Kutipan Dokumen:
────
MANTEN TEBU


MANTEN TEBU
 Disusun oleh : Nur Fitrianti
2017015051 / 4B

ABSTRACT
Tadisi Manten Tebu yang masih dilakukan setahun sekali oleh masyarakat di Kabupaten Bantul. Tujuan peneliti ini untuk mengetahui proses pelaksanaan tradisi Manten Tebu untuk mengetahui makna tersirat dalam tradisi Manten Tebu. Proses pengumpulan data dilakukan dengan cara mewawancarai petugas penyelenggara kegiatan tradisi Manten Tebu dan mengikuti kegiatan tradisi Manten Tebu secara langsung. Hasil dari observasi pengumpulan data tradisi daerah yaitu tradisi daerah harus dilestarikan karena setiap tradisi memiliki makna dan filosofis yang sangat unik.
────
Tugas Anda: Menurut kutipan dokumen, dengan cara apa data tentang tradisi Manten Tebu dikumpulkan?

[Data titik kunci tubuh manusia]
────
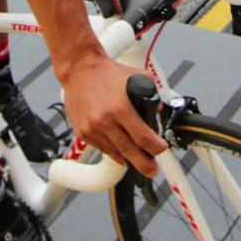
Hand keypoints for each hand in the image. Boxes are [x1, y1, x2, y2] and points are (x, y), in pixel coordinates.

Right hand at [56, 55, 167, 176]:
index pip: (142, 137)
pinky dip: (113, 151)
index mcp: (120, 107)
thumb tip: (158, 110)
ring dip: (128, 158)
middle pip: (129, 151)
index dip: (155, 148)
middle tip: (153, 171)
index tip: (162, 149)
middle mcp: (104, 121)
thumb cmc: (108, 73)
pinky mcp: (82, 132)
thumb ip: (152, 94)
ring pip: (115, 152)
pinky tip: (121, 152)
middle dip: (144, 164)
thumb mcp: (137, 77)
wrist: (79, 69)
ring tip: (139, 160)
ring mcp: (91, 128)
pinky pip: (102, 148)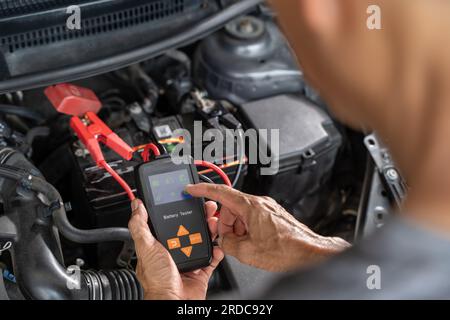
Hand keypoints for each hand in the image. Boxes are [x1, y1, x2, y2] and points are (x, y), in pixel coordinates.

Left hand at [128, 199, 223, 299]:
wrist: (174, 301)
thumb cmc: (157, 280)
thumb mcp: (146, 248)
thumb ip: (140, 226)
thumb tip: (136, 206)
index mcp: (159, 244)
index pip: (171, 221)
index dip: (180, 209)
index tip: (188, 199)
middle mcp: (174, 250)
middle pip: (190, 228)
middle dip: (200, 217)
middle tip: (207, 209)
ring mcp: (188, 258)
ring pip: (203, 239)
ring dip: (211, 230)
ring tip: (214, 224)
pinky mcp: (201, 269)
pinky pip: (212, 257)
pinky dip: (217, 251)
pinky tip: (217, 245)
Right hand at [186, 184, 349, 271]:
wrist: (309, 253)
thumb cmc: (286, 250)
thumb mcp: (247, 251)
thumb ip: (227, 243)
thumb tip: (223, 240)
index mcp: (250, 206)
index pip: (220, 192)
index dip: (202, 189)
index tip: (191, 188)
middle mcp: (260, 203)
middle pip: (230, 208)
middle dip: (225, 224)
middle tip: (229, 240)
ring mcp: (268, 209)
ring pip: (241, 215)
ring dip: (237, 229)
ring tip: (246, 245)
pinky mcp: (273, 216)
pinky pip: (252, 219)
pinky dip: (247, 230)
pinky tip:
────
Hasil Tugas: Dengan mewawancarai petugas penyelenggara kegiatan tradisi Manten Tebu dan ikut serta langsung dalam kegiatan tradisi tersebut.